Schwarze Schwäne und konvexe Wetten«Der Schwarze Schwan»: So lautet der Titel des 2007 erschienenen Buches von Nassim Nicholas Taleb – im englischen Original «Black Swan». Der Begriff ist eine Metapher für ein Ereignis, das höchst unwahrscheinlich ist, völlig überraschend eintritt und sich im Nachhinein einfach erklären lässt. Die Redensart geht auf die Entdeckung schwarzer Schwäne in Australien im 17. Jahrhundert zurück, als in Europa nur weisse Schwäne bekannt waren. Die Finanzkrise 2008 war ein typisches Black-Swan-Ereignis. Taleb hatte im Buch «Black Swan» vor der Instabilität des Finanzsystems gewarnt.

Value at Risk (VaR): Dieses Standardrisikomass gibt an, welche Verlusthöhe mit einer gewissen Wahrscheinlichkeit nicht überschritten wird. Das Value-at-Risk-Konzept basiert auf der Annahme, dass sich Ereignisse in der Zukunft verhalten werden wie in der Vergangenheit. Dieser Mangel lässt sich mit ergänzenden Stresstests entschärfen. Taleb plädiert für eine mehrfache Wiederholung von Stresstests.

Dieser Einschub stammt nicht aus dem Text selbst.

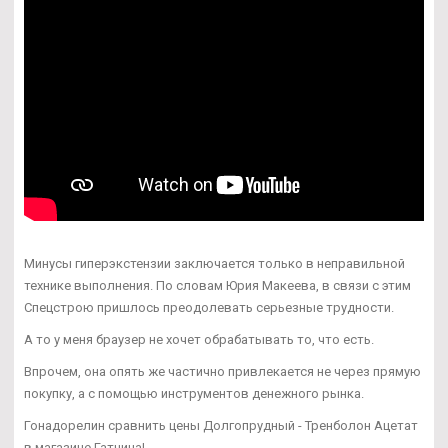
Минусы гиперэкстензии заключается только в неправильной
технике выполнения. По словам Юрия Макеева, в связи с этим
Спецстрою пришлось преодолевать серьезные трудности.
А то у меня браузер не хочет обрабатывать то, что есть.
Впрочем, она опять же частично привлекается не через прямую
покупку, а с помощью инструментов денежного рынка.
Гонадорелин сравнить цены Долгопрудный - Тренболон Ацетат
в магазине Гатчина!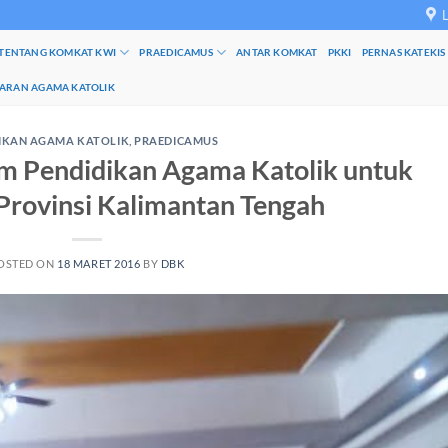
TENTANG KOMKAT KWI
PRAEDICAMUS
ANTAR KOMKAT
PKKI
PERNAS KATEKIS
JARAN AGAMA KATOLIK
IKAN AGAMA KATOLIK
,
PRAEDICAMUS
m Pendidikan Agama Katolik untuk
Provinsi Kalimantan Tengah
OSTED ON
18 MARET 2016
BY
DBK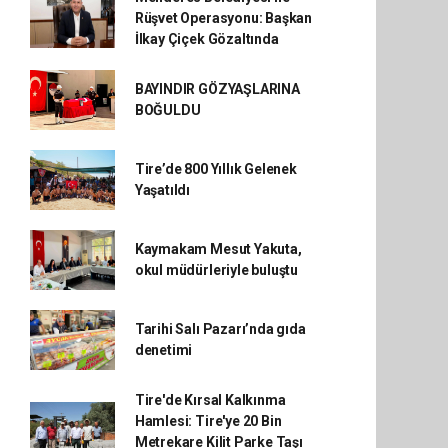
Rüşvet Operasyonu: Başkan
İlkay Çiçek Gözaltında
BAYINDIR GÖZYAŞLARINA
BOĞULDU
Tire’de 800 Yıllık Gelenek
Yaşatıldı
Kaymakam Mesut Yakuta,
okul müdürleriyle buluştu
Tarihi Salı Pazarı’nda gıda
denetimi
Tire'de Kırsal Kalkınma
Hamlesi: Tire'ye 20 Bin
Metrekare Kilit Parke Taşı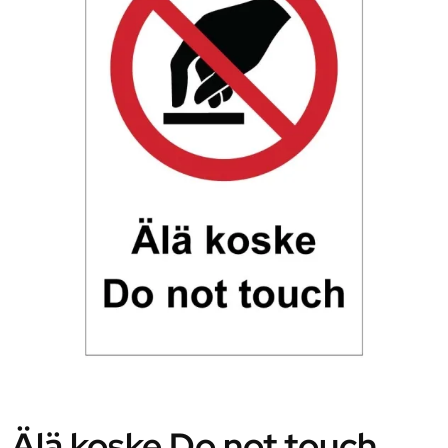
Älä koske Do not touch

Konvexe Strategien: Das Auszahlungsdiagramm einer solchen Strategie hat die Form einer konvexen Funktion (vom lateinischen convexus = gewölbt). Vereinfacht gesagt riskiert man einen Franken, um eine Millionen zu gewinnen. Das Verlustpotenzial ist begrenzt und von Anfang an bekannt, während der mögliche Gewinn unbegrenzt und unbekannt ist. Der Kauf einer Option ist eine typische konvexe Wette. Man gewinnt überproportional bei Turbulenzen, hat also eine Kaufposition (Long) in Volatilität. Konvex ist auch der Kauf einer Versicherung – oder einer Kreditversicherung (CDS, Credit Default Swap). Das Gegenstück sind konkave Strategien: Optionsverkäufer und Versicherer kassieren Prämien, bezahlen aber bei Schocks – wie einst der US-Versicherungskonzern AIG.